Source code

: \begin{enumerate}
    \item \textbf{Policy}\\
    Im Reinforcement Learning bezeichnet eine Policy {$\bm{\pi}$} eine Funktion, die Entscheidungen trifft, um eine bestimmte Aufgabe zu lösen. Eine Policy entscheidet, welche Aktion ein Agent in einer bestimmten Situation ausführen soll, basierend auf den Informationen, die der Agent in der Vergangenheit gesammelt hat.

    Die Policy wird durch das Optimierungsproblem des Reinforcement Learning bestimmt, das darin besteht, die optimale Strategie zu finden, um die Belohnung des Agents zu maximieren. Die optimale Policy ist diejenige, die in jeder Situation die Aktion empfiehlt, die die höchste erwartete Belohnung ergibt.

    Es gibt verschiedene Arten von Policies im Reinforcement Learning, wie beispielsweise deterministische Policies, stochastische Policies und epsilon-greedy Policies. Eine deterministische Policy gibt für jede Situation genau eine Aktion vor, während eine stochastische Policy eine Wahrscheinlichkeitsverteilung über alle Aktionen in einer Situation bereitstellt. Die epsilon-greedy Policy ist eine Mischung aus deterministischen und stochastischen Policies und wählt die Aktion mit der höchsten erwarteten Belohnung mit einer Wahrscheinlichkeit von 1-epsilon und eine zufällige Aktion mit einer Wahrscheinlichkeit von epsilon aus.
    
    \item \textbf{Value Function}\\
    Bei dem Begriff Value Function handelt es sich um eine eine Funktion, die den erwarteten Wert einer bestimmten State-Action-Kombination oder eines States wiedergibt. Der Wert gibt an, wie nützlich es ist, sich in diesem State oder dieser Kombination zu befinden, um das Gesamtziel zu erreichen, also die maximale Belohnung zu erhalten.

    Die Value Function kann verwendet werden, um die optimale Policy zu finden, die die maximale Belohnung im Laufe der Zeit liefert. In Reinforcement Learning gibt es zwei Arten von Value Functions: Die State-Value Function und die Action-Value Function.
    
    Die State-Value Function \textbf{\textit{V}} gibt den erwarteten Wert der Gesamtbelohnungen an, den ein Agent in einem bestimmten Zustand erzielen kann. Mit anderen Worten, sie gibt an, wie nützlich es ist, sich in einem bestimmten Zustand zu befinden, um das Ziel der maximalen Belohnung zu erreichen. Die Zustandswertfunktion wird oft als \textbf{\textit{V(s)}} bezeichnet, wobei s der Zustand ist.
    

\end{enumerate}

________________________________________

What you will do:
Beginning at the top of the data, extract each line through the line containing "Bei dem Begriff" and return those lines exactly, with nothing added.

Exercise output:
Source code

: \begin{enumerate}
    \item \textbf{Policy}\\
    Im Reinforcement Learning bezeichnet eine Policy {$\bm{\pi}$} eine Funktion, die Entscheidungen trifft, um eine bestimmte Aufgabe zu lösen. Eine Policy entscheidet, welche Aktion ein Agent in einer bestimmten Situation ausführen soll, basierend auf den Informationen, die der Agent in der Vergangenheit gesammelt hat.

    Die Policy wird durch das Optimierungsproblem des Reinforcement Learning bestimmt, das darin besteht, die optimale Strategie zu finden, um die Belohnung des Agents zu maximieren. Die optimale Policy ist diejenige, die in jeder Situation die Aktion empfiehlt, die die höchste erwartete Belohnung ergibt.

    Es gibt verschiedene Arten von Policies im Reinforcement Learning, wie beispielsweise deterministische Policies, stochastische Policies und epsilon-greedy Policies. Eine deterministische Policy gibt für jede Situation genau eine Aktion vor, während eine stochastische Policy eine Wahrscheinlichkeitsverteilung über alle Aktionen in einer Situation bereitstellt. Die epsilon-greedy Policy ist eine Mischung aus deterministischen und stochastischen Policies und wählt die Aktion mit der höchsten erwarteten Belohnung mit einer Wahrscheinlichkeit von 1-epsilon und eine zufällige Aktion mit einer Wahrscheinlichkeit von epsilon aus.
    
    \item \textbf{Value Function}\\
    Bei dem Begriff Value Function handelt es sich um eine eine Funktion, die den erwarteten Wert einer bestimmten State-Action-Kombination oder eines States wiedergibt. Der Wert gibt an, wie nützlich es ist, sich in diesem State oder dieser Kombination zu befinden, um das Gesamtziel zu erreichen, also die maximale Belohnung zu erhalten.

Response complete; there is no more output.